Some fluids reduce viscosity by 100 times — from 50 centistokes at 100°F (38°C) to 0.5 centistokes at 600°F (315°C). Velocity flow should not be less than 8 ft/sec, which with 1” pipe or equal as boiler tubing, represents approximately 20 gal/min per tube. Due to the change in viscosity with change in temperature, pump motor horsepower must be selected by considering both the cold and hot points of the system. Air-cooled mechanical seal-type pumps are the most common, but fluid-cooled and seamless pumps are available.
Tanks. Selection of the system expansion tank generally can be based on the simple formula of percent expansion for the specific temperature differential (∆T). This figure will be accurate enough for most applications. Normally, the expansion tank should be sized to be one-quarter full at ambient temperature and three-quarters full at maximum system temperatures.

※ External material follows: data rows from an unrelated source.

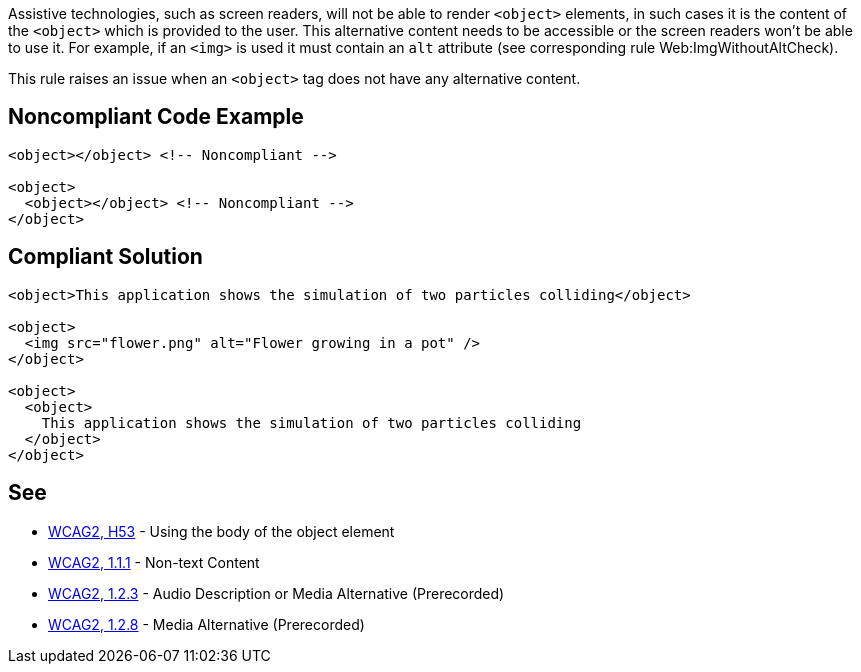 Assistive technologies, such as screen readers, will not be able to render ``++<object>++`` elements, in such cases it is the content of the ``++<object>++`` which is provided to the user. This alternative content needs to be accessible or the screen readers won't be able to use it. For example, if an ``++<img>++`` is used it must contain an ``++alt++`` attribute (see corresponding rule Web:ImgWithoutAltCheck).


This rule raises an issue when an ``++<object>++`` tag does not have any alternative content.


== Noncompliant Code Example

----
<object></object> <!-- Noncompliant -->

<object>
  <object></object> <!-- Noncompliant -->
</object>
----


== Compliant Solution

----
<object>This application shows the simulation of two particles colliding</object>

<object>
  <img src="flower.png" alt="Flower growing in a pot" />
</object>

<object>
  <object>
    This application shows the simulation of two particles colliding
  </object>
</object>
----


== See

* https://www.w3.org/TR/WCAG20-TECHS/H53.html[WCAG2, H53] - Using the body of the object element
* https://www.w3.org/WAI/WCAG21/quickref/?versions=2.0#qr-text-equiv-all[WCAG2, 1.1.1] - Non-text Content
* https://www.w3.org/WAI/WCAG21/quickref/?versions=2.0#qr-media-equiv-audio-desc[WCAG2, 1.2.3] - Audio Description or Media Alternative (Prerecorded)
* https://www.w3.org/WAI/WCAG21/quickref/?versions=2.0#qr-media-equiv-text-doc[WCAG2, 1.2.8] - Media Alternative (Prerecorded)

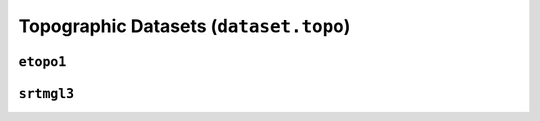 Topographic Datasets (``dataset.topo``)
=======================================

.. automodule :: pyrocko.dataset.topo
    :members:


``etopo1``
-----------------------

.. automodule :: pyrocko.dataset.topo.etopo1
    :members:


``srtmgl3``
------------------------

.. automodule :: pyrocko.dataset.topo.srtmgl3
    :members:
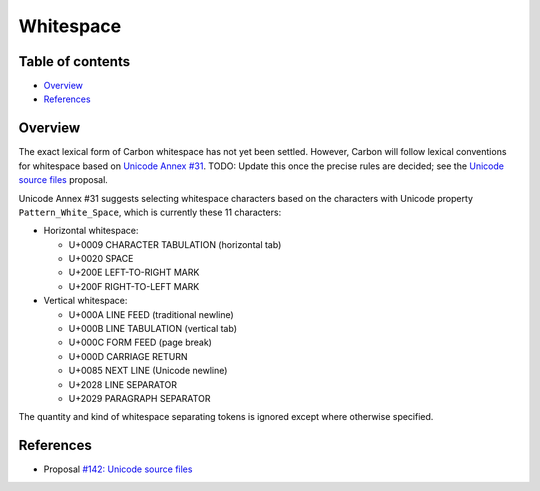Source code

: Whitespace
==========

.. raw:: html

   <!--
   Part of the Carbon Language project, under the Apache License v2.0 with LLVM
   Exceptions. See /LICENSE for license information.
   SPDX-License-Identifier: Apache-2.0 WITH LLVM-exception
   -->

.. raw:: html

   <!-- toc -->

Table of contents
-----------------

-  `Overview <#overview>`__
-  `References <#references>`__

.. raw:: html

   <!-- tocstop -->

Overview
--------

The exact lexical form of Carbon whitespace has not yet been settled.
However, Carbon will follow lexical conventions for whitespace based on
`Unicode Annex #31 <https://unicode.org/reports/tr31/>`__. TODO: Update
this once the precise rules are decided; see the `Unicode source
files </proposals/p0142.md#characters-in-identifiers-and-whitespace>`__
proposal.

Unicode Annex #31 suggests selecting whitespace characters based on the
characters with Unicode property ``Pattern_White_Space``, which is
currently these 11 characters:

-  Horizontal whitespace:

   -  U+0009 CHARACTER TABULATION (horizontal tab)
   -  U+0020 SPACE
   -  U+200E LEFT-TO-RIGHT MARK
   -  U+200F RIGHT-TO-LEFT MARK

-  Vertical whitespace:

   -  U+000A LINE FEED (traditional newline)
   -  U+000B LINE TABULATION (vertical tab)
   -  U+000C FORM FEED (page break)
   -  U+000D CARRIAGE RETURN
   -  U+0085 NEXT LINE (Unicode newline)
   -  U+2028 LINE SEPARATOR
   -  U+2029 PARAGRAPH SEPARATOR

The quantity and kind of whitespace separating tokens is ignored except
where otherwise specified.

References
----------

-  Proposal `#142: Unicode source
   files <https://github.com/carbon-language/carbon-lang/pull/142>`__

A sight glass and low liquid level cutoff should be installed on the tank to monitor the liquid level. The tank should be mounted at the highest point in the system so that it can be vented. If this is not possible, an inert gas blanket is preferred with vapor bleeds placed at the highest points of the system to vent the system to the correct opening in the expansion tank. (Refer to piping diagrams.) Expansion tank pressurization with nitrogen or air may be necessary.
The fluid to be used in a thermal fluid heating system must be selected based on its specifications.
Because velocity is crucial, several scenarios could be explored.
- Continuous flow through the heater at all times could control desired temperature.
- A three-way diverting valve could be installed.
- A central system distribution/buffer/air elimination tank could be used for primary and secondary pumping systems.
The third option is the simplest system arrangement and specification. It is common and recommended when flow through the heater cannot be guaranteed with a one-pump system.
All system piping larger than 1” should be welded. When flanges are required, a high grade, Flexatallic high temperature spiral-wound gasket should be used. Petroleum-type pipe dope should not be used. All long, circulating lines should be protected with expansion joints to prevent damage due to expansion.